Column: Campus through a camera lens

Aisha Anwar

Aisha Anwar

As graduation approaches, campus becomes a massive studio, and every photographer knows you will have to move fast and be patient. Avoid capturing other passersby in the background of your photos. Remember angled shots and close-ups can help with that one. Be prepared to get on the ground. But at the Old Well and South Building, your best bet is to grab a 50 mm lens to increase the bokeh or blur the background. Just look for trees, and stick to green backdrops.

Sit. Stand. Shoulders back. Even out your stole. Cross your arms. Look at me. Smile.

This was my third year taking senior portraits, and as I moved about campus, peering through my lens, I couldn’t help but notice that something had changed — broken, actually.

The charm of an old college town was gone. Too much has happened this year for me to see my campus the way I used to.

This year forced me to zoom out and adapt my lens to be more nuanced and perceptive.

Where an old photograph of Franklin Street reveals an anti-war march from the 1960s, I see the overlay of an image of our most recent marchers in solidarity with Baltimore.
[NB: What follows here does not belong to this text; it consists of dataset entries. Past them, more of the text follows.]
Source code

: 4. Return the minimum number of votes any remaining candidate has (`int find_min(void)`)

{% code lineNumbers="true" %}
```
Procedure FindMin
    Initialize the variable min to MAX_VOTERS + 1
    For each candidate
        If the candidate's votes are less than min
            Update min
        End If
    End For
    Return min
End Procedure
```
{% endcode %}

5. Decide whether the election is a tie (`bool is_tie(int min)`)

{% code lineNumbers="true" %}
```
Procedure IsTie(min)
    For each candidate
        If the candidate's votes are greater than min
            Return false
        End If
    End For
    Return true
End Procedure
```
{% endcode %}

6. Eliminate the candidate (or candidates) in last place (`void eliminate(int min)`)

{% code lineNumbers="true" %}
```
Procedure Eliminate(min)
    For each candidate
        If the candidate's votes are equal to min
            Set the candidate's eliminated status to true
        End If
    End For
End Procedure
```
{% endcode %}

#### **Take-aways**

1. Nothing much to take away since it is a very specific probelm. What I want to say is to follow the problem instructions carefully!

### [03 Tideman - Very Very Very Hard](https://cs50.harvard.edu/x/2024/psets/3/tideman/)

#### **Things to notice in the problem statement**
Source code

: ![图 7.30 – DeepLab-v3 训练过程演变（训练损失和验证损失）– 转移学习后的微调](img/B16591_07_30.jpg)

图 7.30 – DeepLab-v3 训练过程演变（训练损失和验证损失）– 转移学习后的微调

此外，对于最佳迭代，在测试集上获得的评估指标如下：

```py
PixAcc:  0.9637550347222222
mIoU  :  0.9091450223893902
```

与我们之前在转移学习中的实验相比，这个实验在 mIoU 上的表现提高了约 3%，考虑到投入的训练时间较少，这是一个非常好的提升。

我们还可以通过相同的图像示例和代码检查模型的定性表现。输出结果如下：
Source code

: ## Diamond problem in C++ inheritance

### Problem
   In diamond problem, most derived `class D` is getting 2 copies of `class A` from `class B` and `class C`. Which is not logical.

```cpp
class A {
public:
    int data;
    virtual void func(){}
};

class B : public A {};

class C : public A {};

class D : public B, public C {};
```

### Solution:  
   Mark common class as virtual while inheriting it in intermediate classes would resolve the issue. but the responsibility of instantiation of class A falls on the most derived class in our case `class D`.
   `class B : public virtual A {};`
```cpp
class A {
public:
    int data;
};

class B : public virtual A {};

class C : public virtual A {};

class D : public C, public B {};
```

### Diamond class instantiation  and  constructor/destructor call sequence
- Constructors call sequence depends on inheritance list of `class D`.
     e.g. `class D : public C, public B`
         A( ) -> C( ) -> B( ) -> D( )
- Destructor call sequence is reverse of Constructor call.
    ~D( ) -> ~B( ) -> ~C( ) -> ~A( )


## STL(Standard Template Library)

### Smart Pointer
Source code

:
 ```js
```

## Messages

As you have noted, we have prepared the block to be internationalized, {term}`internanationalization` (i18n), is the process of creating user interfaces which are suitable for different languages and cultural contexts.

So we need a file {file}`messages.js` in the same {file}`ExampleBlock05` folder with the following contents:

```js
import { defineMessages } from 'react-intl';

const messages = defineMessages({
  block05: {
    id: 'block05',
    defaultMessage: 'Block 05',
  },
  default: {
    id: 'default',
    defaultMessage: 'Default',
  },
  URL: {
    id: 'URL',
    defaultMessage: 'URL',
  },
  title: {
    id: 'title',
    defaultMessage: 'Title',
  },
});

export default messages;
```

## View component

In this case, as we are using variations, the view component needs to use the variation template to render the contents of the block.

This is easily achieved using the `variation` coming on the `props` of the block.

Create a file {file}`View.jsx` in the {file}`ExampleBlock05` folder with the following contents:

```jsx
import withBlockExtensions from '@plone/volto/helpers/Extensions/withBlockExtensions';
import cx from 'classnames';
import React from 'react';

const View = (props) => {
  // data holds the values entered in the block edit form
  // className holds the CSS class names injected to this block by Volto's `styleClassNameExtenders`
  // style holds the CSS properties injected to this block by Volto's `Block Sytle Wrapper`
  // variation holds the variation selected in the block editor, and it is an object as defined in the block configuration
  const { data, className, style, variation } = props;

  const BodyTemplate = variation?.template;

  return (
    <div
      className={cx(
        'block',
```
New people, same purpose.

The University has undergone a reclaiming of sorts. UNC students have yoked symbolism and solidarity in a series of protests across campus.

As I zoomed in on my friends’ faces and let the green backdrop of Polk Place fall away, the steps of Wilson Library beckoned me. I remembered the last day of classes, when students celebrated a year of activism by dancing, performing spoken word poetry and calling for solidarity. As I looked around the Old Well, I recalled the images of my campus that flickered across the screen at the viewing of "The Hunting Ground."

How could my campus be marred by such pain and rage? I suppose it always has been.

April heard our anger as over 200 students marched a mile around campus for the “Walk a Mile” to spark conversations about sexual assault.

The Pit, too, was the site of great resistance. Silence itself became palpable when students shared their testimonies of sexual assault in March. When the crowd stood with candles at the vigil, I wondered how long the wax would stain the bricks. A wall of protestors lined the Pit for four and a half hours, shouting the names of black victims of police brutality.

Movements were born out of late night conversations. From shutting our dorm room doors and fuming to calling for spaces of healing, we asked, “What is it that we want? How much noise will we have to make to get it?” All year students have been moving and shaking, forcing the thick air to part and make room to breathe. Never has the pulse of UNC throbbed so loudly. This year our campus has trembled.